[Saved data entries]
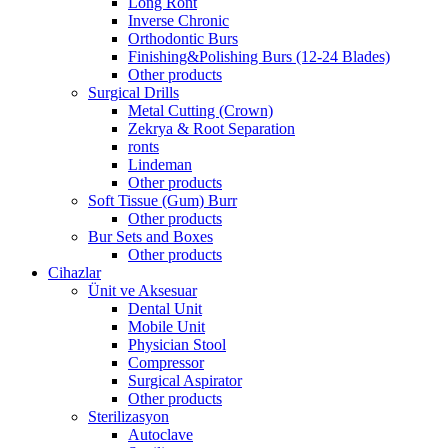
Long Ront
Inverse Chronic
Orthodontic Burs
Finishing&Polishing Burs (12-24 Blades)
Other products
Surgical Drills
Metal Cutting (Crown)
Zekrya & Root Separation
ronts
Lindeman
Other products
Soft Tissue (Gum) Burr
Other products
Bur Sets and Boxes
Other products
Cihazlar
Ünit ve Aksesuar
Dental Unit
Mobile Unit
Physician Stool
Compressor
Surgical Aspirator
Other products
Sterilizasyon
Autoclave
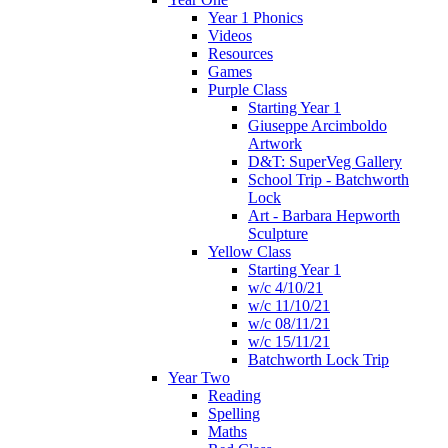
Year 1 Phonics
Videos
Resources
Games
Purple Class
Starting Year 1
Giuseppe Arcimboldo
Artwork
D&T: SuperVeg Gallery
School Trip - Batchworth
Lock
Art - Barbara Hepworth
Sculpture
Yellow Class
Starting Year 1
w/c 4/10/21
w/c 11/10/21
w/c 08/11/21
w/c 15/11/21
Batchworth Lock Trip
Year Two
Reading
Spelling
Maths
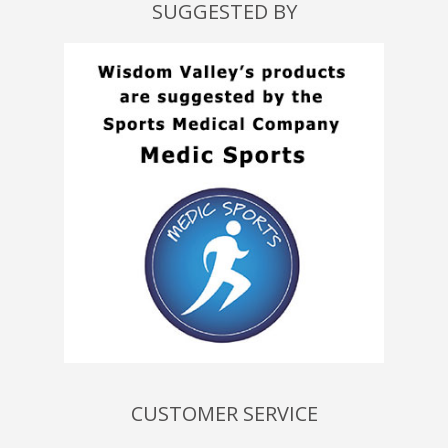
SUGGESTED BY
CUSTOMER SERVICE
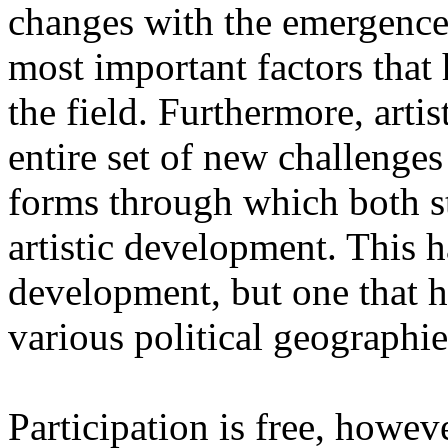
changes with the emergence o
most important factors that 
the field. Furthermore, artis
entire set of new challenges
forms through which both st
artistic development. This 
development, but one that ha
various political geographie
Participation is free, howeve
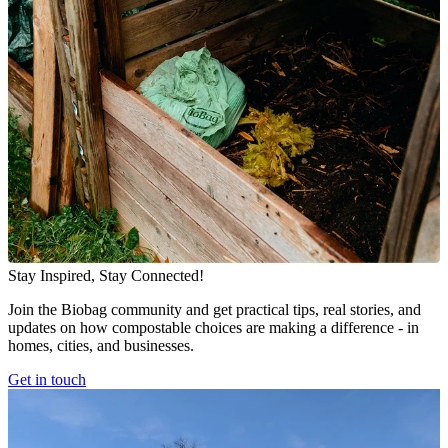
Stay Inspired, Stay Connected!
Join the Biobag community and get practical tips, real stories, and
updates on how compostable choices are making a difference - in
homes, cities, and businesses.
Get in touch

■ Task instructions: Set down every line of text from the entries above word for word, in the same order, leaving out the picture markers.

■ Worked solution:
Long Ront
Inverse Chronic
Orthodontic Burs
Finishing&Polishing Burs (12-24 Blades)
Other products
Surgical Drills
Metal Cutting (Crown)
Zekrya & Root Separation
ronts
Lindeman
Other products
Soft Tissue (Gum) Burr
Other products
Bur Sets and Boxes
Other products
Cihazlar
Ünit ve Aksesuar
Dental Unit
Mobile Unit
Physician Stool
Compressor
Surgical Aspirator
Other products
Sterilizasyon
Autoclave
Year 1 Phonics
Videos
Resources
Games
Purple Class
Starting Year 1
Giuseppe Arcimboldo
Artwork
D&T: SuperVeg Gallery
School Trip - Batchworth
Lock
Art - Barbara Hepworth
Sculpture
Yellow Class
Starting Year 1
w/c 4/10/21
w/c 11/10/21
w/c 08/11/21
w/c 15/11/21
Batchworth Lock Trip
Year Two
Reading
Spelling
Maths
SUGGESTED BY
CUSTOMER SERVICE
changes with the emergence o
most important factors that 
the field. Furthermore, artis
entire set of new challenges
forms through which both st
artistic development. This 
development, but one that ha
various political geographie
Participation is free, howeve
Stay Inspired, Stay Connected!
Join the Biobag community and get practical tips, real stories, and
updates on how compostable choices are making a difference - in
homes, cities, and businesses.
Get in touch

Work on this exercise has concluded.